Bolsonaro desfaz look esfarrapado para construir versão de líder
O presidente Jair Bolsonaro investiu mais em imagem do que todos os seus antecessores. Se é plausível a crítica de que lhe falta articulação política, soa evidente no início de sua gestão que sobra articulação visual nas escolhas de estilo, galgadas em elementos religiosos, militares e nacionalistas.
A estratégia de aproximar o eleitorado por meio do guarda-roupa comum, exposto em vídeos informais, deu certo até a eleição. Eleito, o presidente viu seu uniforme de labuta, composto por camiseta pirata do Palmeiras combinada a chinelo, pegar mal na foto com ministros.
Presidentes têm o direito de usar o quiserem, mas as roupas espelham a responsabilidade do cargo e representam a seriedade do país diante da comunidade internacional. Bolsonaro parece ter entendido, mas constrói sua versão de líder ilustrando também suas ideologias no armário.
Já na posse, usou signos que virariam parte de sua marca. O azul que tingiu gravatas, camisas e vestidos, tanto dos neófitos quando das raposas aliadas, virou cor desse governo. Na psicologia das cores, o azul transmite ao público a ideia de responsabilidade, ordem, segurança e inovação, pilares do discurso de campanha e teclas batidas com frequência por seus soldados para justificar projetos.
Essa estratégia cromática não é nova, já é usada por executivos do mundo corporativo e tinge logos dos partidos à direita do espectro político, como DEM e PSDB.
Para equalizar a pecha de tresloucado gravada pela oposição, o presidente ainda se vale de costumes com corte tradicional, levemente ajustados para evidenciar a boa forma e passar a mensagem de que está saudável.
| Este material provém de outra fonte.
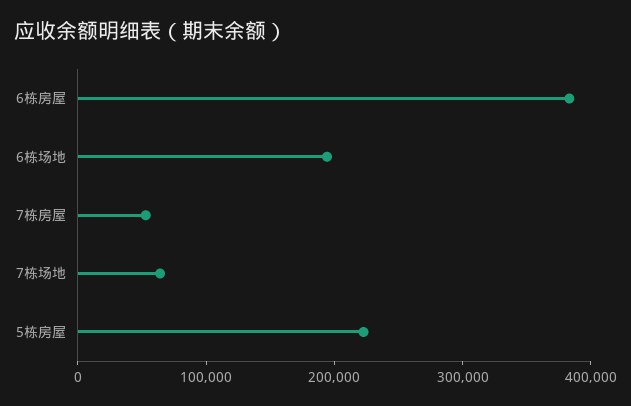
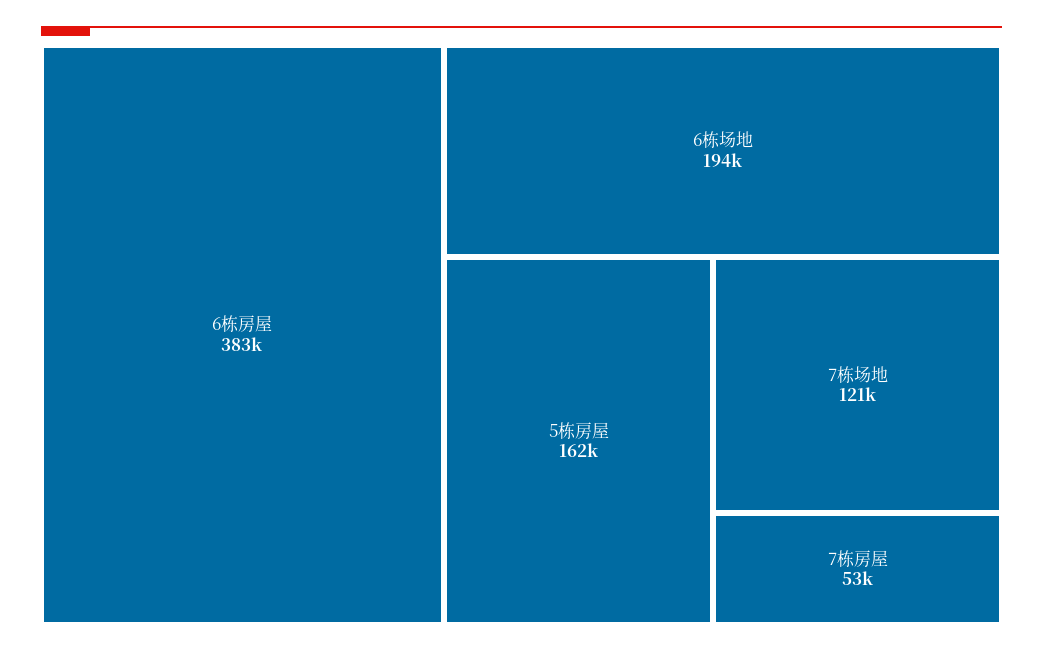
  {
    "6栋房屋": 383000,
    "6栋场地": 194000,
    "7栋房屋": 53000,
-   "7栋场地": 60000,
+   "7栋场地": 121000,
-   "5栋房屋": 220000
+   "5栋房屋": 162000
  }

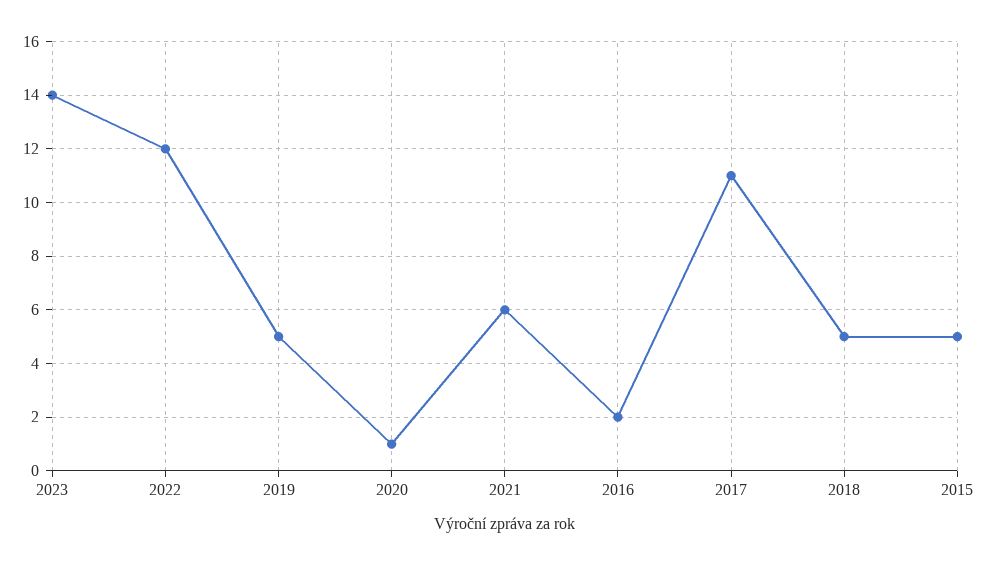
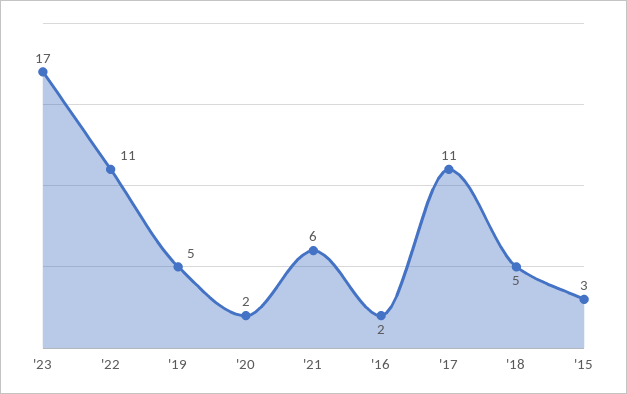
  {
-   "2023": 14,
+   "2023": 17,
-   "2022": 12,
+   "2022": 11,
    "2019": 5,
-   "2020": 1,
+   "2020": 2,
    "2021": 6,
    "2016": 2,
    "2017": 11,
    "2018": 5,
-   "2015": 5
+   "2015": 3
  }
São nos detalhes, porém, que ele injeta a personalidade. A costura verde-amarela na lapela do paletó e, mais recentemente, a gravata listrada com as cores da bandeira –signo popularizado por Lula em ocasiões comemorativas, como na abertura dos Jogos Olímpicos de Pequim, em 2009– foram incluídas na mala das viagens internacionais.
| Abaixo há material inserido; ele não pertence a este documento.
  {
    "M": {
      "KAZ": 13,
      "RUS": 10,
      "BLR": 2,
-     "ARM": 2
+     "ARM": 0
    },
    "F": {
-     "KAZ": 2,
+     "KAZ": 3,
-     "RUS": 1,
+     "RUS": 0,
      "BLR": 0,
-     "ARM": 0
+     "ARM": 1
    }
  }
Numa delas, a primeira aos Estados Unidos, em março, despiu a roupa política e abraçou a farda ao lado do novo amigo de longa data, o presidente americano Donald Trump. Bolsonaro combinou, no Salão Oval, o coturno do tipo militar bem engraxado com uma gravata cinza chumbo.
Em entrevista a jornalistas, ainda nos EUA, usou um broche prateado que emula uma insígnia, com asas, estrela e ponta de lança.
À imagem de homem comprometido com a segurança nacional e uma agenda reformista, ele somou a de vencedor do mal temente a Deus. Agora faz par com seu relógio Casio, famoso nos anos 1980, quando o Brasil ainda era comandado por militares, uma pulseira azul na qual se lê “protegido pelo sangue”, referência a uma passagem bíblica no capítulo 12:11 do livro Apocalipse.
“E eles o venceram pelo sangue do Cordeiro e pela palavra do seu testemunho; e não amaram as suas vidas até à morte”, diz o trecho, uma óbvia referência ao atentado do qual sobreviveu e a uma suposta humildade conquistada após o incidente.
A título de curiosidade, os versículos anterior e posterior ao 11 estampado na pulseira falam mais alto sobre o slogan Deus acima de todos, cunhada na campanha, dando outras conotações à mensagem apocalíptica do presidente.
No primeiro, é anunciado que “agora é chegada a salvação, e a força, e o reino do nosso Deus, e o poder do seu Cristo; porque já o acusador de nossos irmãos é derrubado, o qual diante do nosso Deus os acusava de dia e de noite”.
O versículo 12, por sua vez, pontua que “ai dos que habitam terra e no mar; porque o diabo desceu a vós, e tem grande ira, sabendo que já tem pouco tempo”.